I want to add just a few comments to the many that have followed the superbly detailed reporting of the multiple harassment and sexual assault accusations made against Hollywood producer, Harvey Weinstein. The women who have come forward and shared their personal accounts have done a great service and deserve our gratitude. They have made vivid the extreme gender imbalance in the workplace, in which women are routinely subjected to risks and degradations that have been for too long either accepted or swept under the rug.
The first observation is that–unlike the cases involving Bill Cosby, Bill O’Reilly, Roger Ailes and Donald Trump–there have been no choruses of people accusing these women of lying to gain publicity or cash settlements. That is evidence of progress in how such allegations are treated.
Second, as a teacher of literature, I am reminded of the power of narrative. These painfully detailed accounts reveal the blatant abuse of power and the ridiculously difficult situations into which women working with Weinstein were put.

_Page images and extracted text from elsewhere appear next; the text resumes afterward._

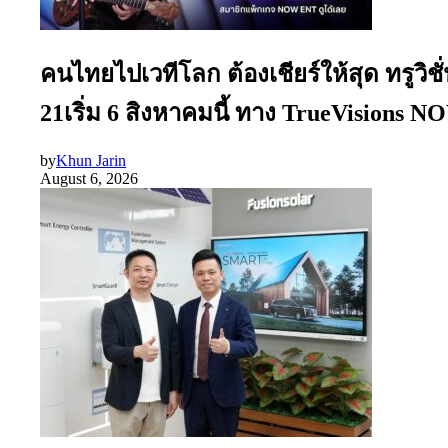
คนไทยไปเวทีโลก ต้องเชียร์ให้สุด ทรูว
21เริ่ม 6 สิงหาคมนี้ ทาง TrueVisions
by
Khun Jarin
August 6, 2026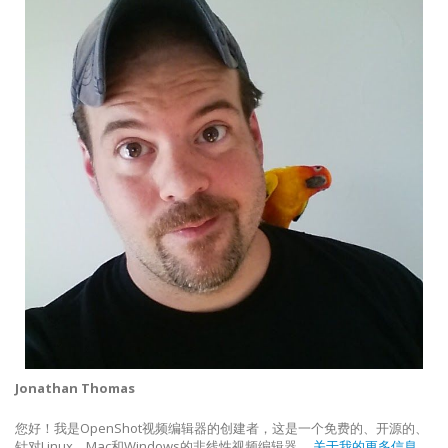
Jonathan Thomas
您好！我是OpenShot视频编辑器的创建者，这是一个免费的、开源的、
针对Linux、Mac和Windows的非线性视频编辑器。
关于我的更多信息...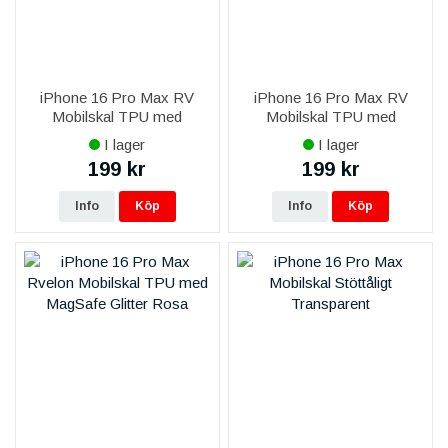
iPhone 16 Pro Max RV
iPhone 16 Pro Max RV
Mobilskal TPU med
Mobilskal TPU med
MagSafe - Glitter Guld
MagSafe - Glitter Lila
I lager
I lager
199 kr
199 kr
Info
Köp
Info
Köp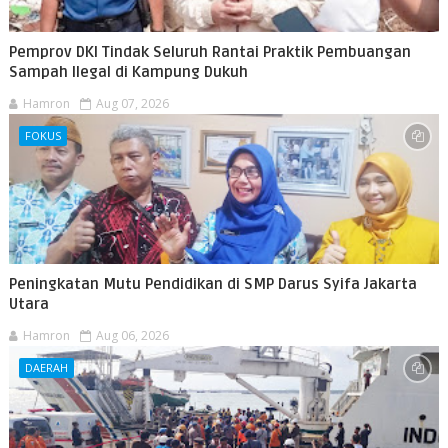
Pemprov DKI Tindak Seluruh Rantai Praktik Pembuangan
Sampah Ilegal di Kampung Dukuh
Hamron
Aug 07, 2026
FOKUS
Peningkatan Mutu Pendidikan di SMP Darus Syifa Jakarta
Utara
Hamron
Aug 06, 2026
DAERAH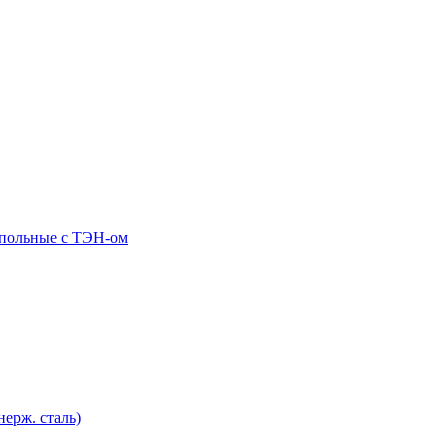
апольные c ТЭН-ом
нерж. сталь)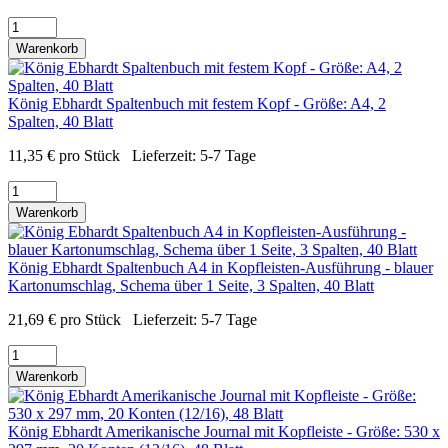
Warenkorb
König Ebhardt Spaltenbuch mit festem Kopf - Größe: A4, 2
Spalten, 40 Blatt
11,35
€
pro Stück
Lieferzeit:
5-7 Tage
Warenkorb
König Ebhardt Spaltenbuch A4 in Kopfleisten-Ausführung - blauer
Kartonumschlag, Schema über 1 Seite, 3 Spalten, 40 Blatt
21,69
€
pro Stück
Lieferzeit:
5-7 Tage
Warenkorb
König Ebhardt Amerikanische Journal mit Kopfleiste - Größe: 530 x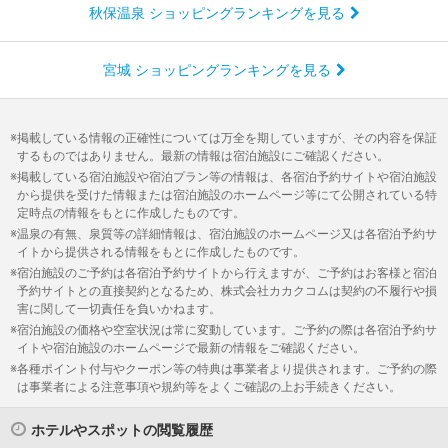
秋保温泉 ショッピングランキングを見る
宮城 ショッピングランキングを見る
掲載している情報の正確性については万全を期していますが、その内容を保証
するものではありません。最新の情報は宿泊施設にご確認ください。
掲載している宿泊施設や宿泊プラン等の情報は、各宿泊予約サイトや宿泊施設
から提供を受けた情報または宿泊施設のホームページ等にて公開されている特
定時点の情報をもとに作成したものです。
温泉の有無、泉質等の詳細情報は、宿泊施設のホームページ又は各宿泊予約サ
イトから提供される情報をもとに作成したものです。
宿泊施設のご予約は各宿泊予約サイトから行えますが、ご予約はお客様と宿泊
予約サイトとの直接契約となるため、株式会社カカクコムは契約の不履行や損
害に関して一切責任を負いかねます。
宿泊施設の価格や空室状況は常に変動しています。ご予約の際は各宿泊予約サ
イトや宿泊施設のホームページで最新の情報をご確認ください。
各種ポイント付与やクーポン等の特典は事業者より提供されます。ご予約の際
は事業者による注意事項や規約等をよくご確認の上お手続きください。
ホテルやスポットの閲覧履歴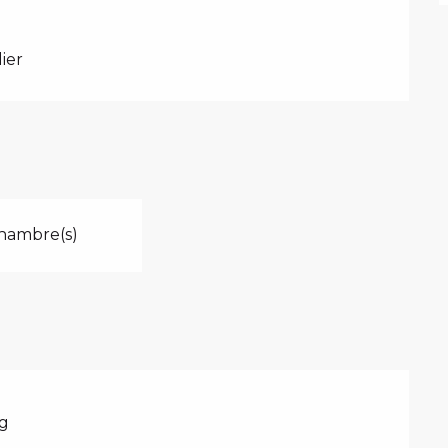
ier
hambre(s)
g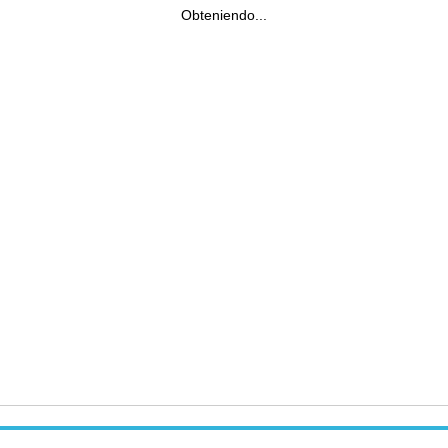
Obteniendo...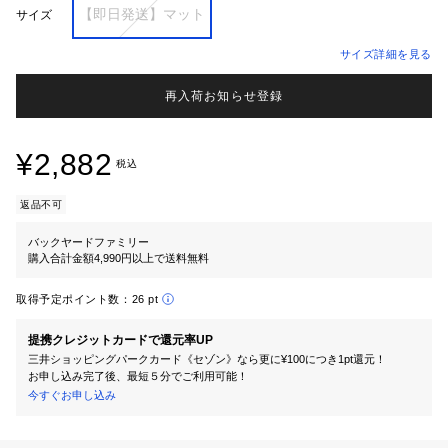
【即日発送】マット
サイズ
サイズ詳細を見る
再入荷お知らせ登録
¥2,882
税込
返品不可
バックヤードファミリー
購入合計金額4,990円以上で送料無料
取得予定ポイント数：
26 pt
提携クレジットカードで還元率UP
三井ショッピングパークカード《セゾン》なら更に¥100につき1pt還元！
お申し込み完了後、最短５分でご利用可能！
今すぐお申し込み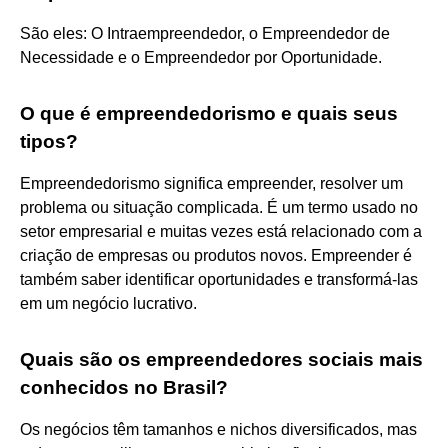
São eles: O Intraempreendedor, o Empreendedor de
Necessidade e o Empreendedor por Oportunidade.
O que é empreendedorismo e quais seus
tipos?
Empreendedorismo significa empreender, resolver um
problema ou situação complicada. É um termo usado no
setor empresarial e muitas vezes está relacionado com a
criação de empresas ou produtos novos. Empreender é
também saber identificar oportunidades e transformá-las
em um negócio lucrativo.
Quais são os empreendedores sociais mais
conhecidos no Brasil?
Os negócios têm tamanhos e nichos diversificados, mas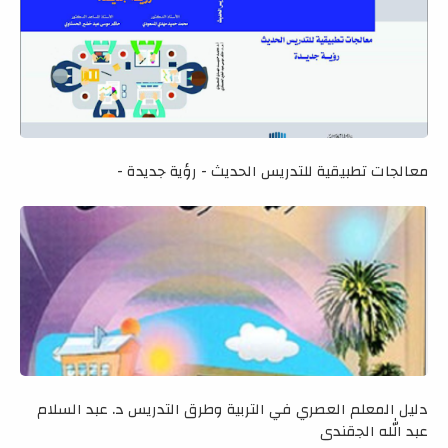
معالجات تطبيقية للتدريس الحديث - رؤية جديدة -
دليل المعلم العصري في التربية وطرق التدريس د. عبد السلام
عبد الله الجقندي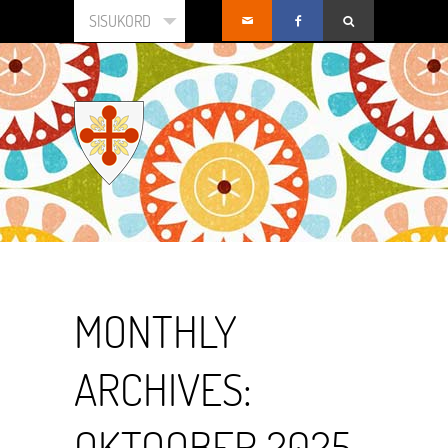
SISUKORD
MONTHLY
ARCHIVES:
OKTOOBER 2025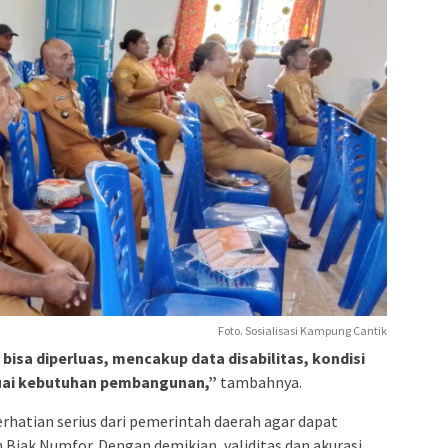
Foto. Sosialisasi Kampung Cantik
isa diperluas, mencakup data disabilitas, kondisi
suai kebutuhan pembangunan,”
tambahnya.
hatian serius dari pemerintah daerah agar dapat
ten Biak Numfor. Dengan demikian, validitas dan akurasi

They carry so much more force than the generalized things that “everyone knew” about Weinstein: that he was a bully with a terrible temper, that he “hit on” young women, that people feared him. The women’s stories are more palpable and relatable than statistics or sealed settlements with non-disclosure agreements. It is in the actual details that we see Weinstein’s sick obsessions and the debilitating effect they had on women trying to protect their personal integrity and avoid jeopardizing their careers.

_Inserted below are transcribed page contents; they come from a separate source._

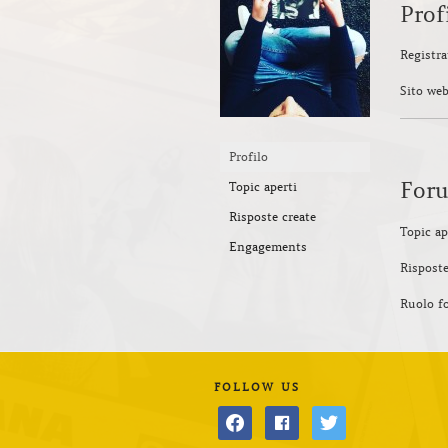
Prof
Registra
Sito we
Profilo
For
Topic aperti
Risposte create
Topic ap
Engagements
Risposte
Ruolo f
FOLLOW US
facebook
facebook
twitter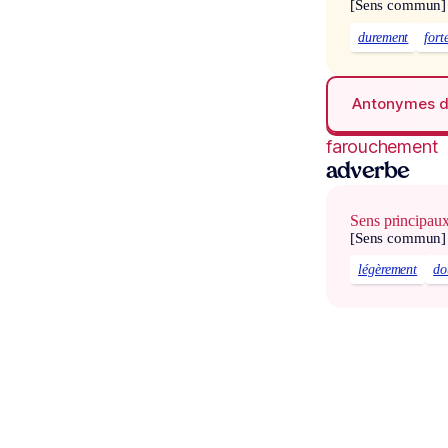
[Sens commun]
durement
fort
Antonymes 
farouchement
adverbe
Sens principau
[Sens commun]
légèrement
do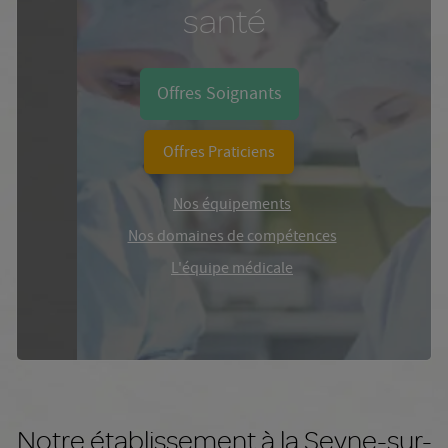
santé
Offres Soignants
Offres Praticiens
Nos équipements
Nos domaines de compétences
L'équipe médicale
Notre établissement à la Seyne-sur-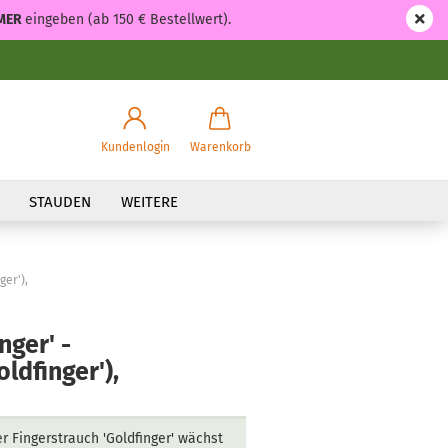
MER
eingeben (ab 150 € Bestellwert).
Kundenlogin
Warenkorb
STAUDEN
WEITERE
ger'),
nger' -
oldfinger'),
r Fingerstrauch 'Goldfinger' wächst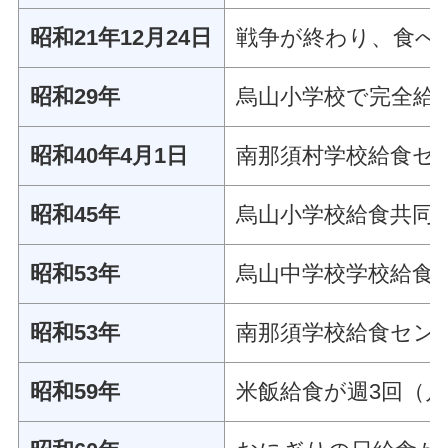
昭和21年12月24日
戦争が終わり、食べ
昭和29年
烏山小学校で完全給
昭和40年4月1日
南那須村学校給食セン
昭和45年
烏山小学校給食共同
昭和53年
烏山中学校学校給食
昭和53年
南那須学校給食センタ
昭和59年
米飯給食が週3回（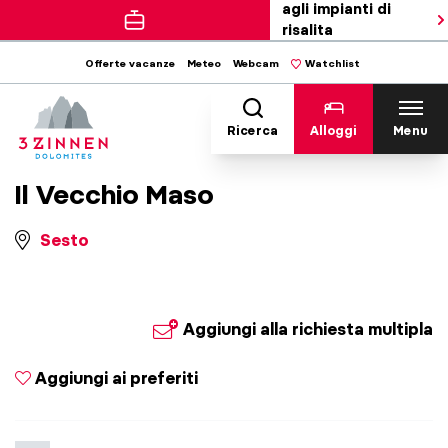
agli impianti di
risalita
Offerte vacanze
Meteo
Webcam
Watchlist
Ricerca
Alloggi
Menu
Il Vecchio Maso
Sesto
Aggiungi alla richiesta multipla
Aggiungi ai preferiti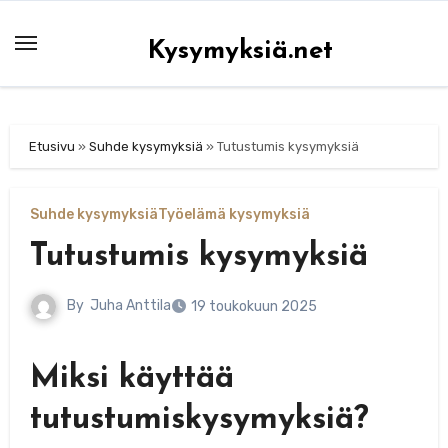
Skip
to
Kysymyksiä.net
content
Etusivu
»
Suhde kysymyksiä
»
Tutustumis kysymyksiä
Suhde kysymyksiä
Työelämä kysymyksiä
Tutustumis kysymyksiä
By
Juha Anttila
19 toukokuun 2025
Miksi käyttää
tutustumiskysymyksiä?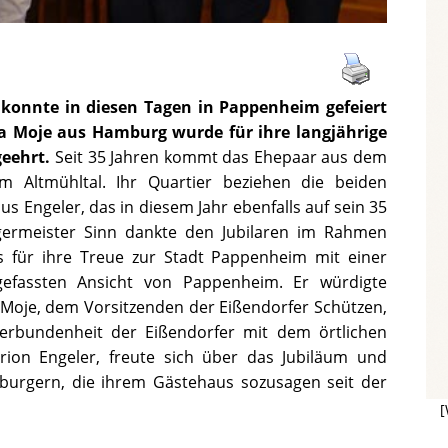
 konnte in diesen Tagen in Pappenheim gefeiert
 Moje aus Hamburg wurde für ihre langjährige
eehrt.
Seit 35 Jahren kommt das Ehepaar aus dem
m Altmühltal. Ihr Quartier beziehen die beiden
 Engeler, das in diesem Jahr ebenfalls auf sein 35
rgermeister Sinn dankte den Jubilaren im Rahmen
s für ihre Treue zur Stadt Pappenheim mit einer
efassten Ansicht von Pappenheim. Er würdigte
oje, dem Vorsitzenden der Eißendorfer Schützen,
erbundenheit der Eißendorfer mit dem örtlichen
rion Engeler, freute sich über das Jubiläum und
burgern, die ihrem Gästehaus sozusagen seit der
[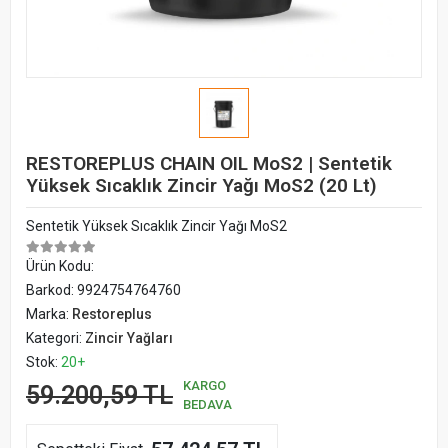
RESTOREPLUS CHAIN OIL MoS2 | Sentetik
Yüksek Sıcaklık Zincir Yağı MoS2 (20 Lt)
Sentetik Yüksek Sıcaklık Zincir Yağı MoS2
Ürün Kodu:
Barkod:
9924754764760
Marka:
Restoreplus
Kategori:
Zincir Yağları
Stok:
20+
KARGO
59.200,59 TL
BEDAVA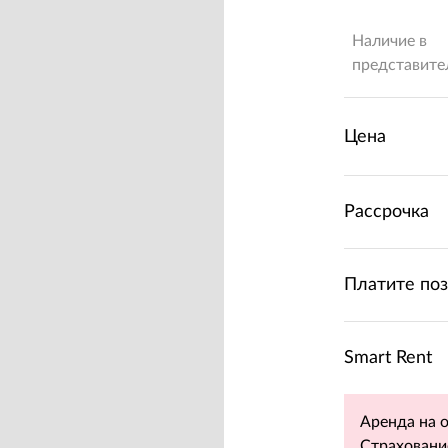
Наличие в
представите
Цена
Рассрочка
Платите по
Smart Rent
Аренда на 
Страховани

Women found in these accounts moments that resonated with their own experiences, as witnessed by the powerful “Me, Too” campaign. Men—well, perhaps we learned something. I think so.
Third, it reminded me of the task that women’s colleges engage in: the daily affirming of female experience and solidarity and identifying sexism and oppression, particularly when those conditions are baked into our accepted social and economic structures. We cite with pride that now more than half of college students and graduates are women. But it would be a mistake to read that as somehow concluding the mission of women’s colleges. Women remain dramatically underrepresented in business and political leadership positions, and one reason for that is the cultural normalization of sexual harassment and intimidation.
Though men can be subject to workplace harassment, women are much more likely to live under that constant shadow, and it is easy to imagine how it complicates the struggle to succeed professionally. Accepting an invitation to a working dinner with a supervisor becomes a fraught situation rather than a simple opportunity to show your dedication to the job. Business travel has to be navigated with extra care to maintain professionalism.
Our students enter the world of work already taking the narratives of women seriously and understanding the importance of working for social change. And that is true of the graduates of our co-ed campus as well.
It’s a cliché to say there is much more work to be done. What is not clichéd are the brave and moving stories shared by these women that show us exactly why that cliché is true.